Результат его омоложения: лишь несколько «гусиных лапок» у глаз, две морщины, окаймляющие рот, и слегка дряблая кожа между адамовым яблоком и подбородком. Но двадцать лет назад ему приходилось сообщать свой возраст тем, кому его юный вид не внушал достаточного доверия, чтобы лечь на операционный стол.
Из глубины зала, куда Сюзанна проскользнула, чтобы ее поздний приход не был замечен, она почти с удивлением смотрела на человека, с которым делила свое существование последние двадцать лет.
Она поняла, что выступление закончилось, когда послышались аплодисменты и все присутствующие направились в буфет. Она видела, как ее муж спустился с возвышения и его тотчас обступила толпа.
Она потихоньку рассмеялась. Не мог он так измениться. Просто он стал таким, каким всегда хотел быть. И он никогда не делал тайны из своих амбиций, а она не сомневалась в его решимости добиться своего.
— Можно узнать, кто заставил тебя смеяться в одиночестве?
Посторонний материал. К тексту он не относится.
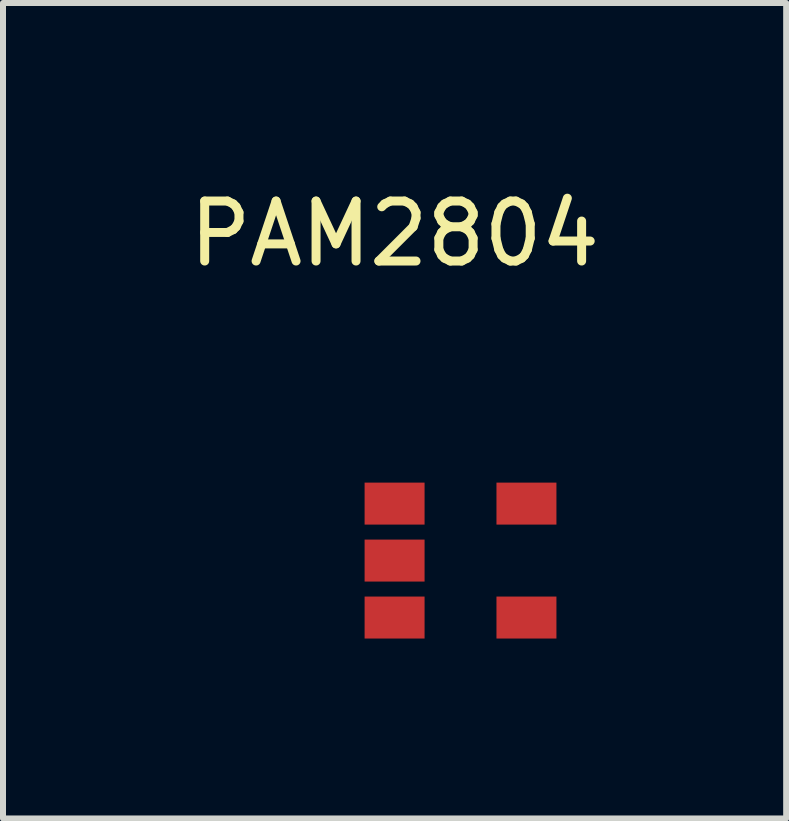
<source format=kicad_pcb>
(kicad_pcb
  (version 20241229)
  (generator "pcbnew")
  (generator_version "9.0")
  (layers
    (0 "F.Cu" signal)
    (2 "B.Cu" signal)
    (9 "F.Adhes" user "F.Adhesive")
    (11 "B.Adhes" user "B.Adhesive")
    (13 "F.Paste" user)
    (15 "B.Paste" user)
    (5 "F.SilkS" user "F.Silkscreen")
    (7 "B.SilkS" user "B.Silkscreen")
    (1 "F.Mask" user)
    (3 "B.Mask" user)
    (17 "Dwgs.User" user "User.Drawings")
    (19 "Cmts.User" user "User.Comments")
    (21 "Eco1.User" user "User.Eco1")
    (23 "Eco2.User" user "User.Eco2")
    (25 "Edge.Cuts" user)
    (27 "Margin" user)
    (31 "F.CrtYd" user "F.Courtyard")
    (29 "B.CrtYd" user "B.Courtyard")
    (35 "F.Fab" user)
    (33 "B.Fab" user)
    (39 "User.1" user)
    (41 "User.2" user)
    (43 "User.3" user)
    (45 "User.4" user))
  (footprint "PAM2804"
    (layer "F.Cu")
    (at 3.53 5.348)
    (property "Reference" "PAM2804" (at 0 -4.5 0) (layer "F.SilkS") (effects (font (size 1 1) (thickness 0.15))))
    (attr through_hole)
    (pad "1" smd rect (at 0 0) (size 1 0.7) (layers "F.Cu" "F.Mask" "F.Paste"))
    (pad "2" smd rect (at 0 0.95) (size 1 0.7) (layers "F.Cu" "F.Mask" "F.Paste"))
    (pad "3" smd rect (at 0 1.9) (size 1 0.7) (layers "F.Cu" "F.Mask" "F.Paste"))
    (pad "4" smd rect (at 2.199 1.9) (size 1 0.7) (layers "F.Cu" "F.Mask" "F.Paste"))
    (pad "5" smd rect (at 2.199 0) (size 1 0.7) (layers "F.Cu" "F.Mask" "F.Paste")))
  (gr_rect
    (start -3 -3)
    (end 10.06 10.598)
    (stroke (width 0.1) (type default))
    (fill no)
    (layer "Edge.Cuts")))
</source>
Знакомый голос. Гнусавый и громыхающий, голос человека, который не сомневается: то, что он говорит, интересно и слушатели будут внимать, не пропуская ни слова, как бы медленно он ни говорил. Сюзанна повернулась и увидела Фонтана, адвоката мужа.
Правосудие и скальпель.
Она бросила на Фонтана оценивающий взгляд. Любитель тяжелой атлетики, объедается протеинами и улаживает для клиентов-бизнесменов судебные разбирательства, на деле граничащие с бандитизмом. Железные мускулы и подозрительные связи: кое-кто даже спрашивал себя, не использует ли Фонтана незаконные методы, чтобы добиваться для своих клиентов благоприятных судебных решений. Словом, он имел одну общую с Сюзанной особенность — одновременно жил в двух диаметрально противоположных мирах. И за пределами здания суда, где Сюзанна часто с ним пересекалась, он редко расставался с улыбкой, которая могла раздражать некоторых его так называемых респектабельных клиентов. На его губах она означала, что он расценивает их ненамного выше уголовников. Его приплюснутый нос и густые брови, скрытые плоскими дугами очков, диссонансом выделялись среди лиц других гостей.
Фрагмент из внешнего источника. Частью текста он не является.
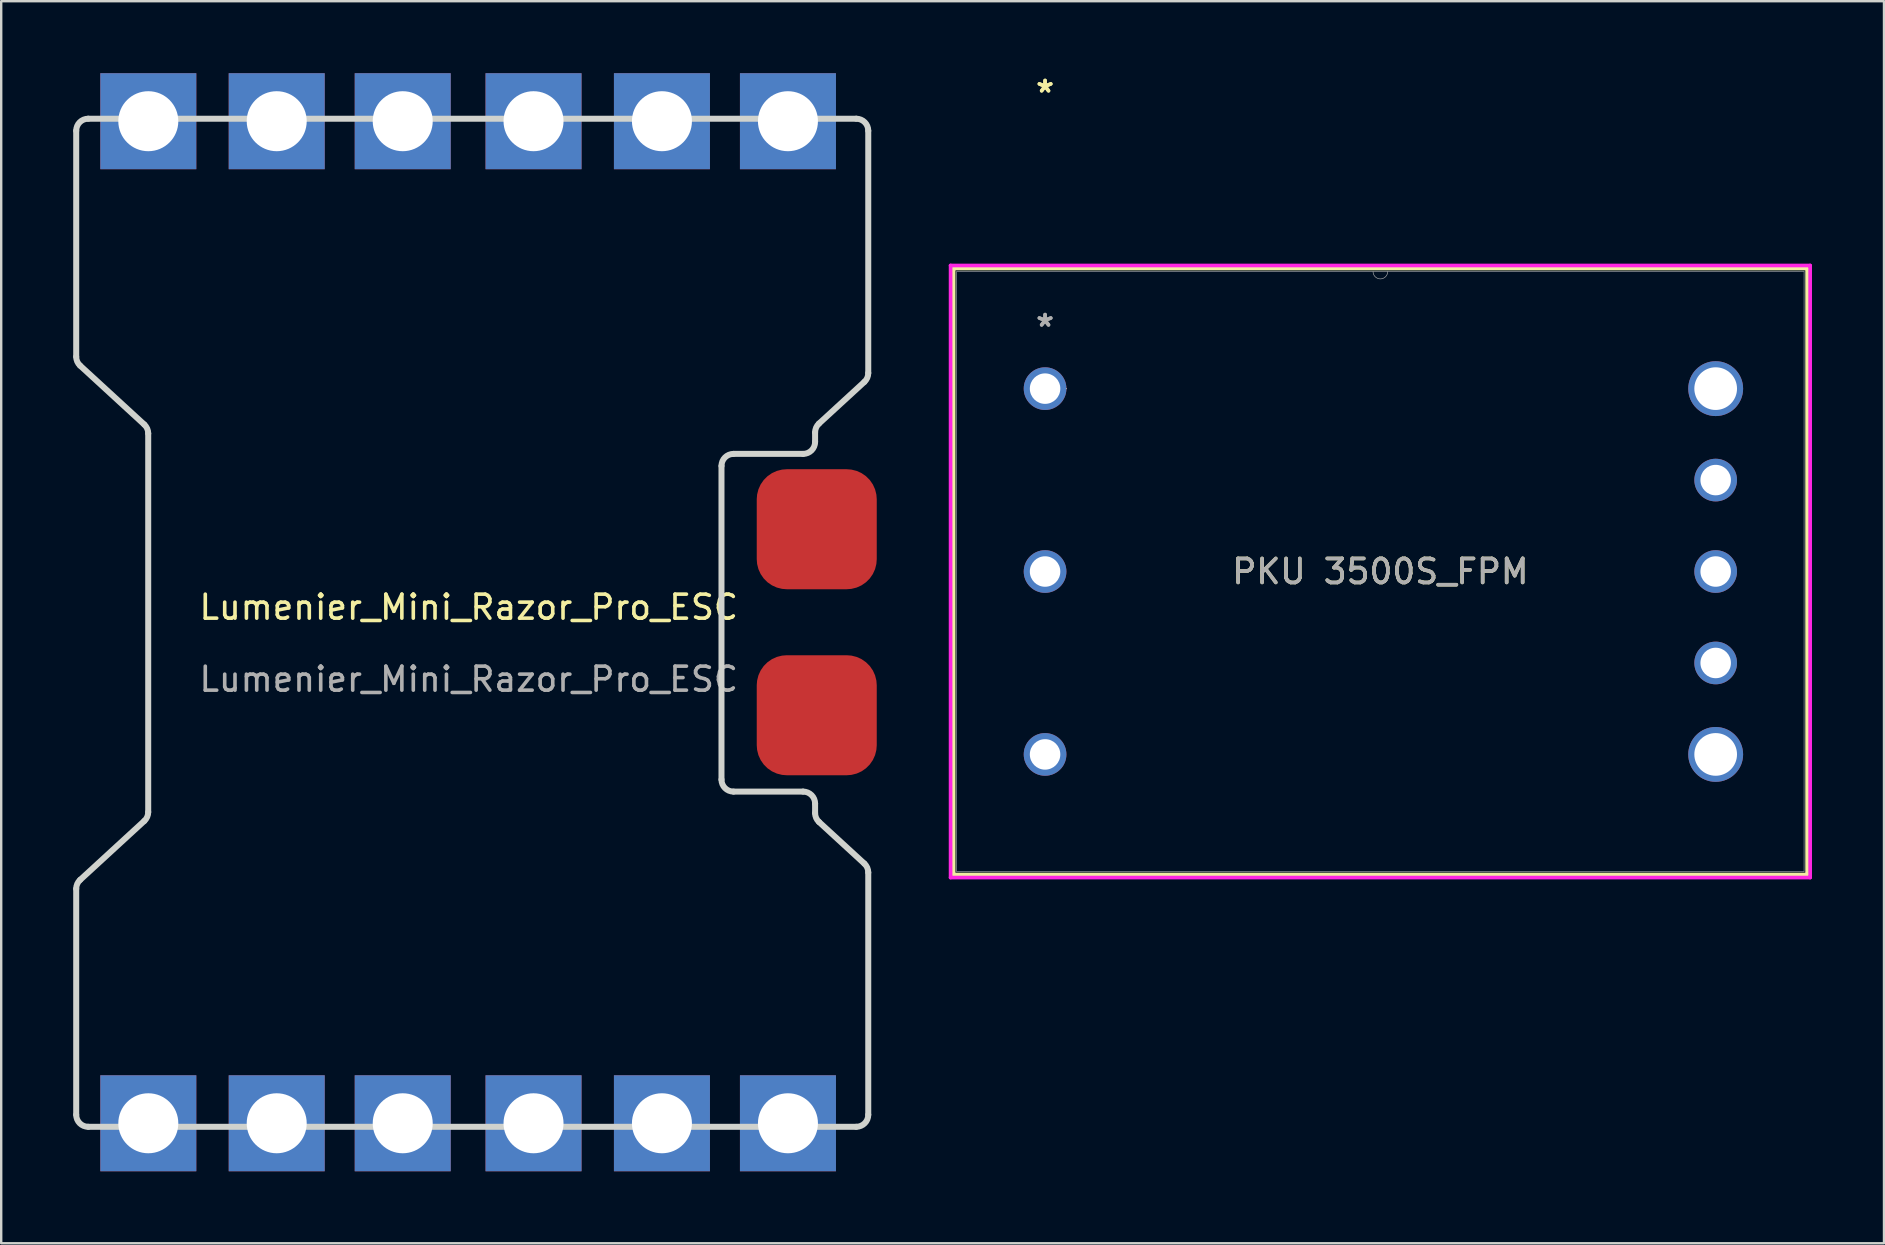
<source format=kicad_pcb>
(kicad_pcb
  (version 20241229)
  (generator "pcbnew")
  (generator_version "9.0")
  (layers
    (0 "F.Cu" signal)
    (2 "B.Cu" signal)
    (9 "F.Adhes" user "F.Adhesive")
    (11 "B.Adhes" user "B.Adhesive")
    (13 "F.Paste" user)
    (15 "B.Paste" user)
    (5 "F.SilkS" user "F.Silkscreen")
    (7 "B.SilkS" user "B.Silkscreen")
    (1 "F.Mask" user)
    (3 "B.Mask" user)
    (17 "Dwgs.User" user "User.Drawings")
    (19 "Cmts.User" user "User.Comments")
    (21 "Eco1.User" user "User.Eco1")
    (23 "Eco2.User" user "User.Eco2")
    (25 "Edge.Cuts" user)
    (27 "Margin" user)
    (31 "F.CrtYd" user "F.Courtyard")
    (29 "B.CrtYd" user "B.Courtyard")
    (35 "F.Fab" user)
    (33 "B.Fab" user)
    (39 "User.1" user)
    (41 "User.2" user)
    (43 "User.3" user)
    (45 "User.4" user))
  (footprint "PKU 3500S_FPM"
    (layer "F.Cu")
    (at 40.492 13.142)
    (property "Reference" "PKU 3500S_FPM" (at 13.97 7.62 0) (unlocked yes) (layer "F.SilkS") (effects (font (size 1 1) (thickness 0.15))))
    (attr through_hole)
    (fp_line (start -3.81 -5.004) (end -3.81 20.244) (stroke (width 0.152) (type solid)) (layer "F.SilkS"))
    (fp_line (start -3.81 20.244) (end 31.75 20.244) (stroke (width 0.152) (type solid)) (layer "F.SilkS"))
    (fp_line (start 31.75 -5.004) (end -3.81 -5.004) (stroke (width 0.152) (type solid)) (layer "F.SilkS"))
    (fp_line (start 31.75 20.244) (end 31.75 -5.004) (stroke (width 0.152) (type solid)) (layer "F.SilkS"))
    (fp_line (start -3.937 -5.131) (end 31.877 -5.131) (stroke (width 0.152) (type solid)) (layer "F.CrtYd"))
    (fp_line (start -3.937 20.371) (end -3.937 -5.131) (stroke (width 0.152) (type solid)) (layer "F.CrtYd"))
    (fp_line (start 31.877 -5.131) (end 31.877 20.371) (stroke (width 0.152) (type solid)) (layer "F.CrtYd"))
    (fp_line (start 31.877 20.371) (end -3.937 20.371) (stroke (width 0.152) (type solid)) (layer "F.CrtYd"))
    (fp_line (start -3.683 -4.877) (end -3.683 20.117) (stroke (width 0.025) (type solid)) (layer "F.Fab"))
    (fp_line (start -3.683 20.117) (end 31.623 20.117) (stroke (width 0.025) (type solid)) (layer "F.Fab"))
    (fp_line (start 31.623 -4.877) (end -3.683 -4.877) (stroke (width 0.025) (type solid)) (layer "F.Fab"))
    (fp_line (start 31.623 20.117) (end 31.623 -4.877) (stroke (width 0.025) (type solid)) (layer "F.Fab"))
    (fp_arc (start 14.2748 -4.8768) (mid 13.97 -4.572) (end 13.6652 -4.8768) (stroke (width 0.0254) (type solid)) (layer "F.Fab"))
    (fp_circle (center 0.889 0) (end 0.889 0) (stroke (width 0.025) (type solid)) (fill no) (layer "F.Fab"))
    (fp_text user "*" (at 0 -12.294 0) (unlocked yes) (layer "F.SilkS") (effects (font (size 1 1) (thickness 0.15))))
    (fp_text user "*" (at 0 -12.294 0) (layer "F.SilkS") (effects (font (size 1 1) (thickness 0.15))))
    (fp_text user "*" (at 0 -2.54 0) (unlocked yes) (layer "F.Fab") (effects (font (size 1 1) (thickness 0.15))))
    (fp_text user "*" (at 0 -2.54 0) (layer "F.Fab") (effects (font (size 1 1) (thickness 0.15))))
    (fp_text user "${REFERENCE}" (at 13.97 7.62 0) (unlocked yes) (layer "F.Fab") (effects (font (size 1 1) (thickness 0.15))))
    (pad "1" thru_hole circle (at 0 0) (size 1.778 1.778) (drill 1.27) (layers "*.Cu" "*.Mask"))
    (pad "2" thru_hole circle (at 0 7.62) (size 1.778 1.778) (drill 1.27) (layers "*.Cu" "*.Mask"))
    (pad "3" thru_hole circle (at 0 15.24) (size 1.778 1.778) (drill 1.27) (layers "*.Cu" "*.Mask"))
    (pad "4" thru_hole circle (at 27.94 15.24) (size 2.286 2.286) (drill 1.778) (layers "*.Cu" "*.Mask"))
    (pad "5" thru_hole circle (at 27.94 11.43) (size 1.778 1.778) (drill 1.27) (layers "*.Cu" "*.Mask"))
    (pad "6" thru_hole circle (at 27.94 7.62) (size 1.778 1.778) (drill 1.27) (layers "*.Cu" "*.Mask"))
    (pad "7" thru_hole circle (at 27.94 3.81) (size 1.778 1.778) (drill 1.27) (layers "*.Cu" "*.Mask"))
    (pad "8" thru_hole circle (at 27.94 0) (size 2.286 2.286) (drill 1.778) (layers "*.Cu" "*.Mask")))
  (footprint "Lumenier_Mini_Razor_Pro_ESC"
    (layer "F.Cu")
    (at 16.479 22.75)
    (property "Reference" "Lumenier_Mini_Razor_Pro_ESC" (at 0 -0.5 0) (unlocked yes) (layer "F.SilkS") (effects (font (size 1 1) (thickness 0.15))))
    (fp_line (start -16.354 -20.354) (end -16.354 -10.936) (stroke (width 0.25) (type solid)) (layer "Edge.Cuts"))
    (fp_line (start -16.354 11.229) (end -16.354 20.646) (stroke (width 0.25) (type solid)) (layer "Edge.Cuts"))
    (fp_line (start -16.192 -10.568) (end -13.515 -8.11) (stroke (width 0.25) (type solid)) (layer "Edge.Cuts"))
    (fp_line (start -15.854 21.146) (end 16.146 21.146) (stroke (width 0.25) (type solid)) (layer "Edge.Cuts"))
    (fp_line (start -13.515 8.403) (end -16.192 10.861) (stroke (width 0.25) (type solid)) (layer "Edge.Cuts"))
    (fp_line (start -13.354 -7.742) (end -13.354 8.035) (stroke (width 0.25) (type solid)) (layer "Edge.Cuts"))
    (fp_line (start 10.531 6.681) (end 10.531 -6.389) (stroke (width 0.25) (type solid)) (layer "Edge.Cuts"))
    (fp_line (start 11.031 -6.889) (end 13.931 -6.889) (stroke (width 0.25) (type solid)) (layer "Edge.Cuts"))
    (fp_line (start 13.931 7.181) (end 11.031 7.181) (stroke (width 0.25) (type solid)) (layer "Edge.Cuts"))
    (fp_line (start 14.431 -7.389) (end 14.431 -7.784) (stroke (width 0.25) (type solid)) (layer "Edge.Cuts"))
    (fp_line (start 14.431 8.077) (end 14.431 7.681) (stroke (width 0.25) (type solid)) (layer "Edge.Cuts"))
    (fp_line (start 14.593 -8.152) (end 16.485 -9.889) (stroke (width 0.25) (type solid)) (layer "Edge.Cuts"))
    (fp_line (start 16.146 -20.854) (end -15.854 -20.854) (stroke (width 0.25) (type solid)) (layer "Edge.Cuts"))
    (fp_line (start 16.485 10.182) (end 14.593 8.445) (stroke (width 0.25) (type solid)) (layer "Edge.Cuts"))
    (fp_line (start 16.646 -10.257) (end 16.646 -20.354) (stroke (width 0.25) (type solid)) (layer "Edge.Cuts"))
    (fp_line (start 16.646 20.646) (end 16.646 10.55) (stroke (width 0.25) (type solid)) (layer "Edge.Cuts"))
    (fp_arc (start -16.353553 -20.353553) (mid -16.207106 -20.707106) (end -15.853553 -20.853553) (stroke (width 0.25) (type solid)) (layer "Edge.Cuts"))
    (fp_arc (start -16.353553 11.229165) (mid -16.31132 11.028045) (end -16.191755 10.8609) (stroke (width 0.25) (type solid)) (layer "Edge.Cuts"))
    (fp_arc (start -16.191755 -10.568006) (mid -16.31132 -10.735151) (end -16.353553 -10.936271) (stroke (width 0.25) (type solid)) (layer "Edge.Cuts"))
    (fp_arc (start -15.853553 21.146447) (mid -16.207106 21) (end -16.353553 20.646447) (stroke (width 0.25) (type solid)) (layer "Edge.Cuts"))
    (fp_arc (start -13.515351 -8.110083) (mid -13.395786 -7.942939) (end -13.353553 -7.741818) (stroke (width 0.25) (type solid)) (layer "Edge.Cuts"))
    (fp_arc (start -13.353553 8.034712) (mid -13.395786 8.235833) (end -13.515351 8.402977) (stroke (width 0.25) (type solid)) (layer "Edge.Cuts"))
    (fp_arc (start 10.531447 -6.388553) (mid 10.677894 -6.742106) (end 11.031447 -6.888553) (stroke (width 0.25) (type solid)) (layer "Edge.Cuts"))
    (fp_arc (start 11.031447 7.181447) (mid 10.677894 7.035) (end 10.531447 6.681447) (stroke (width 0.25) (type solid)) (layer "Edge.Cuts"))
    (fp_arc (start 13.931447 7.181447) (mid 14.285 7.327894) (end 14.431447 7.681447) (stroke (width 0.25) (type solid)) (layer "Edge.Cuts"))
    (fp_arc (start 14.431447 -7.783878) (mid 14.473689 -7.984993) (end 14.593245 -8.152143) (stroke (width 0.25) (type solid)) (layer "Edge.Cuts"))
    (fp_arc (start 14.431447 -7.388553) (mid 14.285 -7.035) (end 13.931447 -6.888553) (stroke (width 0.25) (type solid)) (layer "Edge.Cuts"))
    (fp_arc (start 14.593245 8.445037) (mid 14.473672 8.277894) (end 14.431447 8.076772) (stroke (width 0.25) (type solid)) (layer "Edge.Cuts"))
    (fp_arc (start 16.146447 -20.853553) (mid 16.5 -20.707106) (end 16.646447 -20.353553) (stroke (width 0.25) (type solid)) (layer "Edge.Cuts"))
    (fp_arc (start 16.484649 10.182041) (mid 16.604227 10.349183) (end 16.646447 10.550306) (stroke (width 0.25) (type solid)) (layer "Edge.Cuts"))
    (fp_arc (start 16.646447 -10.257412) (mid 16.6042 -10.056301) (end 16.484649 -9.889147) (stroke (width 0.25) (type solid)) (layer "Edge.Cuts"))
    (fp_arc (start 16.646447 20.646447) (mid 16.5 21) (end 16.146447 21.146447) (stroke (width 0.25) (type solid)) (layer "Edge.Cuts"))
    (fp_text user "${REFERENCE}" (at 0 2.5 0) (unlocked yes) (layer "F.Fab") (effects (font (size 1 1) (thickness 0.15))))
    (pad "1" thru_hole rect (at -13.35 -20.75) (size 4 4) (drill 2.5) (layers "*.Cu" "*.Mask"))
    (pad "2" thru_hole rect (at -8 -20.75) (size 4 4) (drill 2.5) (layers "*.Cu" "*.Mask"))
    (pad "3" thru_hole rect (at -2.75 -20.75) (size 4 4) (drill 2.5) (layers "*.Cu" "*.Mask"))
    (pad "4" thru_hole rect (at 2.7 -20.75) (size 4 4) (drill 2.5) (layers "*.Cu" "*.Mask"))
    (pad "5" thru_hole rect (at 8.05 -20.75) (size 4 4) (drill 2.5) (layers "*.Cu" "*.Mask"))
    (pad "6" thru_hole rect (at 13.3 -20.75) (size 4 4) (drill 2.5) (layers "*.Cu" "*.Mask"))
    (pad "7" thru_hole rect (at -13.35 21) (size 4 4) (drill 2.5) (layers "*.Cu" "*.Mask"))
    (pad "8" thru_hole rect (at -8 21) (size 4 4) (drill 2.5) (layers "*.Cu" "*.Mask"))
    (pad "9" thru_hole rect (at -2.75 21) (size 4 4) (drill 2.5) (layers "*.Cu" "*.Mask"))
    (pad "10" thru_hole rect (at 2.7 21) (size 4 4) (drill 2.5) (layers "*.Cu" "*.Mask"))
    (pad "11" thru_hole rect (at 8.05 21) (size 4 4) (drill 2.5) (layers "*.Cu" "*.Mask"))
    (pad "12" thru_hole rect (at 13.3 21) (size 4 4) (drill 2.5) (layers "*.Cu" "*.Mask"))
    (pad "13" smd roundrect (at 14.5 -3.75) (size 5 5) (layers "F.Cu" "F.Mask" "F.Paste") (roundrect_rratio 0.25))
    (pad "14" smd roundrect (at 14.5 4) (size 5 5) (layers "F.Cu" "F.Mask" "F.Paste") (roundrect_rratio 0.25)))
  (gr_rect
    (start -3 -3)
    (end 75.445 48.75)
    (stroke (width 0.1) (type default))
    (fill no)
    (layer "Edge.Cuts")))
</source>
— Ты не находишь, что они думают, будто находятся на конгрессе актеров американских сериалов? С этим их искусственным загаром и фальшивыми кудрями… Они бы неплохо смотрелись в «Дерзких и красивых».[3]
— Новая модель господствующего класса, моя дорогая. Однако им ты предпочитаешь своих подопечных… — сказал он, вопросительно глядя на нее.